ONLINE RESCUE: Most Zimbabweans buy goods in South Afica and carry them north, but now they buy online from anywhere in the world for direct delivery. Pic. Elijar Mushiana. 3012/03. © Sowetan.
ONLINE RESCUE: Most Zimbabweans buy goods in South Afica and carry them north, but now they buy online from anywhere in the world for direct delivery. Pic. Elijar Mushiana. 3012/03. © Sowetan.

Louise Watt

Louise Watt

Inflation in Zimbabwe has soared to almost 3000percent, and its citizens abroad are pitching in to help relatives back home.

One of the ways they are doing this is by giving part of their earnings in South Africa, for example, to Zimbabwean businessmen there, who then truck food, cooking oil and other scarce necessities across the border.

Now a high-tech solution has arrived, with Internet-based companies allowing Zimbabweans across the globe to go online to buy their loved ones everything from fuel and food to generators.

The website Mukuru.com offers an alternative to the long queues at petrol stations. Once a friend or relative logs on and pays for the fuel, the company sends an SMS to the recipient's cellphone in Zimbabwe with a 10-digit number that can be exchanged for fuel vouchers at a designated coupon office.

They can then fill up at stations that import fuel independently and sell it at market rates, rather than having to scramble for fuel when it becomes available locally at prices heavily subsidised by the government.

Two other sites, Zimbuyer.com and Zimland.com, offer a virtual shopping centre of Zimbabwean goods. Sitting in front of computers abroad, people can pay for Zimbabwean staples such as mealie meal, tins of baked beans, or even TVs and power generators, that are then delivered directly to addresses in the country's three largest cities within 72 hours. Buyers can log on to check the delivery status.

### INSTRUCTION
In the article on buying goods online for relatives in Zimbabwe, what does Mukuru.com send to the recipient's cellphone after someone pays for fuel?

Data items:
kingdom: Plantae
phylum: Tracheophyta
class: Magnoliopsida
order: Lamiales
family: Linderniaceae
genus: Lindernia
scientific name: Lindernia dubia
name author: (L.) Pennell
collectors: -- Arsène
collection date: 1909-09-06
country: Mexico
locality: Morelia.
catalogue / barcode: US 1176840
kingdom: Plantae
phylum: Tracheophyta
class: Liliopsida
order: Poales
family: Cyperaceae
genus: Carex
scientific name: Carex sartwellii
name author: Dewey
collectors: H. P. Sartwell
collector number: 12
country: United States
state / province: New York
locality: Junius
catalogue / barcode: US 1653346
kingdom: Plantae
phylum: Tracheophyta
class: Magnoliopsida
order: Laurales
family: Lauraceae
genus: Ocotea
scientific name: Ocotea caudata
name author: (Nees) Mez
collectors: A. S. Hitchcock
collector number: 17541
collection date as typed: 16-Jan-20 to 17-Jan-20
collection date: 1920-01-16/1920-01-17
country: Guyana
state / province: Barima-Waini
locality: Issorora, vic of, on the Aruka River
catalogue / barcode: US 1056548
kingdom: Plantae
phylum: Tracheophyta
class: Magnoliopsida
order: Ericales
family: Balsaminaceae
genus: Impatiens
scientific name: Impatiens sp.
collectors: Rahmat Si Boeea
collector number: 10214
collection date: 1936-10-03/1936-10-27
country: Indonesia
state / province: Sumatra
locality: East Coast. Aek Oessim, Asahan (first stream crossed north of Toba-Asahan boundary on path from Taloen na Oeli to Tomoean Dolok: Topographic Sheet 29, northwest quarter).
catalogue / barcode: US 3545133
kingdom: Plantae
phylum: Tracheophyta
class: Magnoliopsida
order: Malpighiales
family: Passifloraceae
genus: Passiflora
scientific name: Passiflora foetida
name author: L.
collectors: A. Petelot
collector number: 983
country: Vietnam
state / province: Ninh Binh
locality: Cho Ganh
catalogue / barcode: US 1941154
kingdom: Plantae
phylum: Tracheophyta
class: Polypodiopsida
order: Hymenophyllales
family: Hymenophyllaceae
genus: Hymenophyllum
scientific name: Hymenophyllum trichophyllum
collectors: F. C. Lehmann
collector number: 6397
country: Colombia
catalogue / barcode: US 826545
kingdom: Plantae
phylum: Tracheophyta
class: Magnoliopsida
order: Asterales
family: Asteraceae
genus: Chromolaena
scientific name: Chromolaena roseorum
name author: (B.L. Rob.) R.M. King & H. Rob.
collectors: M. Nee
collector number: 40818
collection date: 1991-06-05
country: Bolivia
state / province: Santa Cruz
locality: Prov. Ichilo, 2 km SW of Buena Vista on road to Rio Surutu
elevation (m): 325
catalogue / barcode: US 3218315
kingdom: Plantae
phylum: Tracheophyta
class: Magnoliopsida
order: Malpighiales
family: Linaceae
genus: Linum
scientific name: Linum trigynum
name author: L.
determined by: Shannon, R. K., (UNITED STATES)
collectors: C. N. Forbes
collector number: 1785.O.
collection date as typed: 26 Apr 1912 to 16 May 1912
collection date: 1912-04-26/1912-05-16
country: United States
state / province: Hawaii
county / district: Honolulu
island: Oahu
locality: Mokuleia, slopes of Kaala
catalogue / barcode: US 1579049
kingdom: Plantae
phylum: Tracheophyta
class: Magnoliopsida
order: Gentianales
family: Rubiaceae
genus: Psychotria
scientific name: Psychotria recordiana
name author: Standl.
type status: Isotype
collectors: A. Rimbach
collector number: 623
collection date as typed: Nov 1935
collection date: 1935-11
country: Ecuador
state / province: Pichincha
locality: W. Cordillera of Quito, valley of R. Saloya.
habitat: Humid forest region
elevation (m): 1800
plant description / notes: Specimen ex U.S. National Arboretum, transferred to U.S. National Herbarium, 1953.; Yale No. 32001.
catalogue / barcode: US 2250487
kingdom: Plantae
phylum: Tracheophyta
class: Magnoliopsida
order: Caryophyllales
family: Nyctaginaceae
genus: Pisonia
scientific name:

### SOLUTION TO THE EXERCISE
An SMS with a 10-digit number that can be exchanged for fuel vouchers at a designated coupon office.